In a 4 month study 65% of the osteoarthritis subjects versus only 44% on the placebo experienced a reduction in joint pain. Joint mobility also improved significantly relative to the placebo.

Arthritis pain versus joint pain

In a 3 month study 66% of osteoarthritis subjects given specialized rosehip powder achieved joint relief compared to 36 per cent of subjects given placebo.

Specialized rosehip powder was also tested versus placebo in patients with rheumatic arthritis and demonstrated to significantly improve their disability index scores at 6 months while scores for the placebo group worsened.

When should one use a heating pad versus a cold pack for pain?
especially low back and hip pain (sacroiliac)

  • IF you use dry heat (a heating pad) on an area that is inflamed or has any possibility of an inflammation process going on in the region, heat will only flair that area more;; using heat on a muscle is good for strains BUT if you are locating it to an area, say a joint that has arthritis. you can flair up the arthritis in the joint & make matters worse;; I TRULY DON'T beleive in using heating pads because of the 'risk' of making the injury worse;; MOIST heat, like a shower, or a wet towel under the heating pad could be used for almost any chronic condition, but not an immediate, traumatic or surgical 'injury';; COLD is more often used;; the body has a way of heating up during an inflammation process (injury) anyway, so, really no point in using heat (counterproductive);; you can also heat the body up by moving the part…times where you want to do this;; so..all in all cold is best (esp gel cold packs over ice or anything else…they distribute the cold evenly);; ya want to heat up a part, move it..the body likes that idea anyway;; we were made to move…moving can also be a 'cool down' if the activity before was more 'hectic'…hope I've helped…in YOUR specific dx's…cold pack, & while you're taking a shower, draw the shower head over the low back area while you gently move it through ranges…slight bend, slight twist, slight sidebend & hip motions…I sincerely would NOT use heat d/t the possibility that you may have some arthritis in that area of your low back, & the hip may be inflamed…if you use heat on an inflamed area not knowing..what you will feel is possibly immediate relief to what it does to your muscles, releases the tension IF you're not guarding already…but then within a 1/2 hr or so, your pain gets worse;;; again, cold pack, 15-20 minutes to supplement your pain meds & get any inflammation down;; shower for moist heat..no dry heat…good luck, but I hopw you're seeing a doc…
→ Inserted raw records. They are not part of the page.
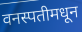
वनस्पतीमधून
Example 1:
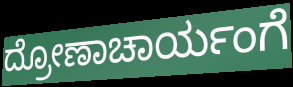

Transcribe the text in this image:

ದ್ರೋಣಾಚಾರ್ಯಂಗೆ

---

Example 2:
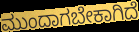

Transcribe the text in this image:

ಮುಂದಾಗಬೇಕಾಗಿದೆ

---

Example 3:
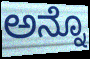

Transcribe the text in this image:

ಅನ್ನೊ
  • a heating pad helps relax muscles. Think menstral cramps.. Ice helps relieve swelling. So if your pain is from swollen joints or a recent bump then ice it. But if it's long term muscle pain then heat would e better.


  • Dealing with pain can be the hardest part of having arthritis or a related condition. However, you can learn to manage it and its effect on your life. Pain is the body’s alarm system that teaches us that something is wrong. When the body is injured, nerves in the affected area release chemical signals. Other nerves send these signals to the brain, where they’re recognized as pain. Pain often tells the affected person that action is required. Long-lasting pain, like the one that accompanies arthritis, is different. While it tells you that there’s something wrong, it often isn’t as easy to relieve. Managing this type of pain is essential in order to enhance quality of life and meaning of well-being.
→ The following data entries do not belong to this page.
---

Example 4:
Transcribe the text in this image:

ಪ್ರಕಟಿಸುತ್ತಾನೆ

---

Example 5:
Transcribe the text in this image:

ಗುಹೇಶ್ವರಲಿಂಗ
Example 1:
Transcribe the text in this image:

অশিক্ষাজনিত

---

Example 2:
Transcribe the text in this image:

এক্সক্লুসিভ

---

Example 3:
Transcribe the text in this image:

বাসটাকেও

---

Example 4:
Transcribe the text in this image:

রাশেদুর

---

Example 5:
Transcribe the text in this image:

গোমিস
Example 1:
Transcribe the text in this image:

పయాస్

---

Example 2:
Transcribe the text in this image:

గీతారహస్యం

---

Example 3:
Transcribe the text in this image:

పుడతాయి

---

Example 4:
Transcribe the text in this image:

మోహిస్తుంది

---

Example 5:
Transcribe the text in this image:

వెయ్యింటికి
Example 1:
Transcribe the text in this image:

    Arthritis pain is caused by several factors, such as: inflammation, damage to joint tissues, fatigue that arises from the disease process. Arthritis pain and inflammation cannot be avoided as the body ages. Along with physical changes, such as difficulty in moving, the emotional ups and downs of arthritis also can add to your pain. If you feel depressed or stressed because your movement is limited or you can no longer do a few of the activities you enjoy, your pain may seem worse. You may get trapped in a cycle of pain, limited abilities, depression, and stress that make managing your pain and arthritis seem more difficult.